Each of the horses run for about $1,100 to $1,200. Dieterich said one person responding to the Facebook post offered a loan of as much as $1,500. As of Monday morning, Dieterich said she was $200 shy of the goal of $2,400.
Aspen Carriage and Sleigh is closed for the offseason and will open around early December, Dieterich said. It offers carriage rides in the summer and sleigh rides in the winter. The rides, which go through downtown Aspen, originate on Galena Street across from Paradise Bakery.
It's possible the rescued horses could be put to work, but Dieterich said she's not counting on it. Her main goal is to save them. Dieterich said she and her husband already have saved three or four horses from slaughter. They plan to pick up the two horses Wednesday, the day before they would be shipped to Mexico.

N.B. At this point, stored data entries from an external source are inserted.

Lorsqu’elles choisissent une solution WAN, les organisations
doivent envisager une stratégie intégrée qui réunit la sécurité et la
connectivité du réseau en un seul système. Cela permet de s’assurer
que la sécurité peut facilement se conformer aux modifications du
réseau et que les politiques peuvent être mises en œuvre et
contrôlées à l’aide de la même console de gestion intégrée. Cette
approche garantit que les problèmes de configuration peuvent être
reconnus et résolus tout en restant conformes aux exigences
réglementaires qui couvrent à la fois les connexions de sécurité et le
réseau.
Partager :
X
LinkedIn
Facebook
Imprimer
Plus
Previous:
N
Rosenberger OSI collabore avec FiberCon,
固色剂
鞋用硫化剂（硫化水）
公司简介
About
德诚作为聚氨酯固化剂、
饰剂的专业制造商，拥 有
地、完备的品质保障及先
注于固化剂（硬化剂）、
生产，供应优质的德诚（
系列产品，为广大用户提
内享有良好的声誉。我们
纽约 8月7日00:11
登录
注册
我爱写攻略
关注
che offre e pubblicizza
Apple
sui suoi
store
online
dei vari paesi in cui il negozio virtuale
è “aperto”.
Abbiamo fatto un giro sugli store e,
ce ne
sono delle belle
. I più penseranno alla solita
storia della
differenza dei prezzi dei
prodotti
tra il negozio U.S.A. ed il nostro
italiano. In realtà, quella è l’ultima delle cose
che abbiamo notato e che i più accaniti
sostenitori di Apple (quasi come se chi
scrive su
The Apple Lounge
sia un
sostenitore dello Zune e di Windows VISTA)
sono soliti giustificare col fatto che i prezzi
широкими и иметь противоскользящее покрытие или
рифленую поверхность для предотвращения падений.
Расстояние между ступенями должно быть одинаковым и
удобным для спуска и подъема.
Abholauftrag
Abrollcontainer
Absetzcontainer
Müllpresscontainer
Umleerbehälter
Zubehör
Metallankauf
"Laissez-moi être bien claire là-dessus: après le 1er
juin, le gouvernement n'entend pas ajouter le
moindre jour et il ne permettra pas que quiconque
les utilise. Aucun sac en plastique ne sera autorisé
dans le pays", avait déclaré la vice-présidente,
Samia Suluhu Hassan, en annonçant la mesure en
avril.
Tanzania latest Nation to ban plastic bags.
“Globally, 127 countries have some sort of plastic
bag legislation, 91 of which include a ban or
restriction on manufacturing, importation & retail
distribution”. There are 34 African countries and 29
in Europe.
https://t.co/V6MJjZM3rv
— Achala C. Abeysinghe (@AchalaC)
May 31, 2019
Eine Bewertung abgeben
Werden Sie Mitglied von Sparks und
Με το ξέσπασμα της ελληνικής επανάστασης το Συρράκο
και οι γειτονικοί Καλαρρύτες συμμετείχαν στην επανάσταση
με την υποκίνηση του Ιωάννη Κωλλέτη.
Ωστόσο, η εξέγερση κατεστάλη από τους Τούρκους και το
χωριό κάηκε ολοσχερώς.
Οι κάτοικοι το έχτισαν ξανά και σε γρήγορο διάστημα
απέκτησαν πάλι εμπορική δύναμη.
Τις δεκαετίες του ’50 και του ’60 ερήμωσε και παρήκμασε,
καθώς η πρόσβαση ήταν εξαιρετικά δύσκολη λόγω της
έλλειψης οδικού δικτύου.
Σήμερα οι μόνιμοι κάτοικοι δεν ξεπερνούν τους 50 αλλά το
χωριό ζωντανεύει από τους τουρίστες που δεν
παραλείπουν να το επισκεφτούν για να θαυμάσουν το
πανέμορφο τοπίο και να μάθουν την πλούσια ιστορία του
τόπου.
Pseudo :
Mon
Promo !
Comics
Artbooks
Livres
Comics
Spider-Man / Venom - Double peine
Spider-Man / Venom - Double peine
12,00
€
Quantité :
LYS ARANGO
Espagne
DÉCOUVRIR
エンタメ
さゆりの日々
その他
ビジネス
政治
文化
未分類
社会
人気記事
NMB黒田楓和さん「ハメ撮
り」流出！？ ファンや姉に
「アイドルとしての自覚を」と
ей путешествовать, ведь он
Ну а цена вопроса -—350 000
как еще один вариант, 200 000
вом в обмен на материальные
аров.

"As much as I hate that whole process, it's even worse when they have to ship them to Mexico and Canada packed in these tractor-trailers," she said. "They don't get rests, they don't get water and they're filled with fear. And then they go to the slaughterhouse. They can smell the blood from other animals. It's a horrendous ending."
The Safeguard American Food Exports Act, introduced by Washington lawmakers in April, calls to outlaw horse slaughterhouses in the U.S. as well as stop the export of horses for slaughter. The public-comment period for the law ended Sept. 18.